- _ASSIGNMENT_: Copy out all of the data exactly as it appears.

- _DATASET CONTENT_:
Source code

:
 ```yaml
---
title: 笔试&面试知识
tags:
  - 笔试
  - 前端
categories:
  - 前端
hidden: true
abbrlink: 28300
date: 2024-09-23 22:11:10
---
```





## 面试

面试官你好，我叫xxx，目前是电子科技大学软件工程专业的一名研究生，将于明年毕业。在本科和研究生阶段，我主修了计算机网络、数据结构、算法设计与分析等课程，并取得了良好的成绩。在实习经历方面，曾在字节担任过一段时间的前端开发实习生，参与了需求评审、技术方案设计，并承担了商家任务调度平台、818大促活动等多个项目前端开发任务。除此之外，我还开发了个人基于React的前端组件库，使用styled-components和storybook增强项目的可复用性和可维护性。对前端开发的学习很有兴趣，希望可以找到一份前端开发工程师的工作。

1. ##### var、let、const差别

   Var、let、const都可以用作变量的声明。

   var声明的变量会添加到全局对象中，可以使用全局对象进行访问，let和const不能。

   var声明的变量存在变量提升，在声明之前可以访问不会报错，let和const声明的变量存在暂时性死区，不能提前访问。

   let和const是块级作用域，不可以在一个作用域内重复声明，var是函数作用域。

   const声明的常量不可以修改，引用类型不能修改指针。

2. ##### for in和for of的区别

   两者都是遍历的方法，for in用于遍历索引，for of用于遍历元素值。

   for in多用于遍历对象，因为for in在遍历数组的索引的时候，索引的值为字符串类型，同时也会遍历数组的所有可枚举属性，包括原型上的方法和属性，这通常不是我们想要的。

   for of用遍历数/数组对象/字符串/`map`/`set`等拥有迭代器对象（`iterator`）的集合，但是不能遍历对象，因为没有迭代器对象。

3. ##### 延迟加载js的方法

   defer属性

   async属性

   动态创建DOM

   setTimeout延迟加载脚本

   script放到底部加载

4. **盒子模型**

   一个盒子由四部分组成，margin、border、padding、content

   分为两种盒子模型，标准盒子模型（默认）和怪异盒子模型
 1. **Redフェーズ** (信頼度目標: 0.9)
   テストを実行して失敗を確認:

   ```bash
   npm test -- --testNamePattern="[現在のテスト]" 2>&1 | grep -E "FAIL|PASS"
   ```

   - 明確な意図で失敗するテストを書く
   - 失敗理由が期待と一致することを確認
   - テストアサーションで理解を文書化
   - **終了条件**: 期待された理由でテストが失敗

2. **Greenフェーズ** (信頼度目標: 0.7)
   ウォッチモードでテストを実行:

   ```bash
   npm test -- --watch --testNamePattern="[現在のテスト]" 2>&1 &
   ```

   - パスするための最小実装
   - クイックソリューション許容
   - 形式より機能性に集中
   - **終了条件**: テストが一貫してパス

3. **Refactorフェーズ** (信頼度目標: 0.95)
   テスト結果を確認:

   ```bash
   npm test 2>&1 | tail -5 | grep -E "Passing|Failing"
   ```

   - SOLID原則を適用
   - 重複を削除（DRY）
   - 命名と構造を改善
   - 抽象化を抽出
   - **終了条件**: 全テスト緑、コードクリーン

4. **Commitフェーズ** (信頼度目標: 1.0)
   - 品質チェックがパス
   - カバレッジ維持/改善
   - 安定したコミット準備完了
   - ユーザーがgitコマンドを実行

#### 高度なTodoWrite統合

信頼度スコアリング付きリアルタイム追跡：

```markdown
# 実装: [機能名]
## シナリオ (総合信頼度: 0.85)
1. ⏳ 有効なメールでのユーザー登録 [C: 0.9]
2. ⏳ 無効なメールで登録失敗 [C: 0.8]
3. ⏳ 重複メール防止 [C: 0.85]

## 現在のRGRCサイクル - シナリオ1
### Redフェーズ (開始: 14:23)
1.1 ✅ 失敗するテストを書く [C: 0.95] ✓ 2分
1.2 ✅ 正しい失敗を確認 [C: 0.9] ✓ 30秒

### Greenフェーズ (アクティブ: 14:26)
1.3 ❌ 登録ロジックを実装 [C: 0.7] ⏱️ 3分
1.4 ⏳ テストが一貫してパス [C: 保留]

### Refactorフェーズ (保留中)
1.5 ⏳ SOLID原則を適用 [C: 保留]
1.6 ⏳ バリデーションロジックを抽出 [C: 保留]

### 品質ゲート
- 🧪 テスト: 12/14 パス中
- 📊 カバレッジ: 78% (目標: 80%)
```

- _SOLUTION TO THE PROBLEM_:
Source code

:
 ```yaml
---
title: 笔试&面试知识
tags:
  - 笔试
  - 前端
categories:
  - 前端
hidden: true
abbrlink: 28300
date: 2024-09-23 22:11:10
---
```





## 面试

面试官你好，我叫xxx，目前是电子科技大学软件工程专业的一名研究生，将于明年毕业。在本科和研究生阶段，我主修了计算机网络、数据结构、算法设计与分析等课程，并取得了良好的成绩。在实习经历方面，曾在字节担任过一段时间的前端开发实习生，参与了需求评审、技术方案设计，并承担了商家任务调度平台、818大促活动等多个项目前端开发任务。除此之外，我还开发了个人基于React的前端组件库，使用styled-components和storybook增强项目的可复用性和可维护性。对前端开发的学习很有兴趣，希望可以找到一份前端开发工程师的工作。

1. ##### var、let、const差别

   Var、let、const都可以用作变量的声明。

   var声明的变量会添加到全局对象中，可以使用全局对象进行访问，let和const不能。

   var声明的变量存在变量提升，在声明之前可以访问不会报错，let和const声明的变量存在暂时性死区，不能提前访问。

   let和const是块级作用域，不可以在一个作用域内重复声明，var是函数作用域。

   const声明的常量不可以修改，引用类型不能修改指针。

2. ##### for in和for of的区别

   两者都是遍历的方法，for in用于遍历索引，for of用于遍历元素值。

   for in多用于遍历对象，因为for in在遍历数组的索引的时候，索引的值为字符串类型，同时也会遍历数组的所有可枚举属性，包括原型上的方法和属性，这通常不是我们想要的。

   for of用遍历数/数组对象/字符串/`map`/`set`等拥有迭代器对象（`iterator`）的集合，但是不能遍历对象，因为没有迭代器对象。

3. ##### 延迟加载js的方法

   defer属性

   async属性

   动态创建DOM

   setTimeout延迟加载脚本

   script放到底部加载

4. **盒子模型**

   一个盒子由四部分组成，margin、border、padding、content

   分为两种盒子模型，标准盒子模型（默认）和怪异盒子模型
 1. **Redフェーズ** (信頼度目標: 0.9)
   テストを実行して失敗を確認:

   ```bash
   npm test -- --testNamePattern="[現在のテスト]" 2>&1 | grep -E "FAIL|PASS"
   ```

   - 明確な意図で失敗するテストを書く
   - 失敗理由が期待と一致することを確認
   - テストアサーションで理解を文書化
   - **終了条件**: 期待された理由でテストが失敗

2. **Greenフェーズ** (信頼度目標: 0.7)
   ウォッチモードでテストを実行:

   ```bash
   npm test -- --watch --testNamePattern="[現在のテスト]" 2>&1 &
   ```

   - パスするための最小実装
   - クイックソリューション許容
   - 形式より機能性に集中
   - **終了条件**: テストが一貫してパス

3. **Refactorフェーズ** (信頼度目標: 0.95)
   テスト結果を確認:

   ```bash
   npm test 2>&1 | tail -5 | grep -E "Passing|Failing"
   ```

   - SOLID原則を適用
   - 重複を削除（DRY）
   - 命名と構造を改善
   - 抽象化を抽出
   - **終了条件**: 全テスト緑、コードクリーン

4. **Commitフェーズ** (信頼度目標: 1.0)
   - 品質チェックがパス
   - カバレッジ維持/改善
   - 安定したコミット準備完了
   - ユーザーがgitコマンドを実行

#### 高度なTodoWrite統合

信頼度スコアリング付きリアルタイム追跡：

```markdown
# 実装: [機能名]
## シナリオ (総合信頼度: 0.85)
1. ⏳ 有効なメールでのユーザー登録 [C: 0.9]
2. ⏳ 無効なメールで登録失敗 [C: 0.8]
3. ⏳ 重複メール防止 [C: 0.85]

## 現在のRGRCサイクル - シナリオ1
### Redフェーズ (開始: 14:23)
1.1 ✅ 失敗するテストを書く [C: 0.95] ✓ 2分
1.2 ✅ 正しい失敗を確認 [C: 0.9] ✓ 30秒

### Greenフェーズ (アクティブ: 14:26)
1.3 ❌ 登録ロジックを実装 [C: 0.7] ⏱️ 3分
1.4 ⏳ テストが一貫してパス [C: 保留]

### Refactorフェーズ (保留中)
1.5 ⏳ SOLID原則を適用 [C: 保留]
1.6 ⏳ バリデーションロジックを抽出 [C: 保留]

### 品質ゲート
- 🧪 テスト: 12/14 パス中
- 📊 カバレッジ: 78% (目標: 80%)
```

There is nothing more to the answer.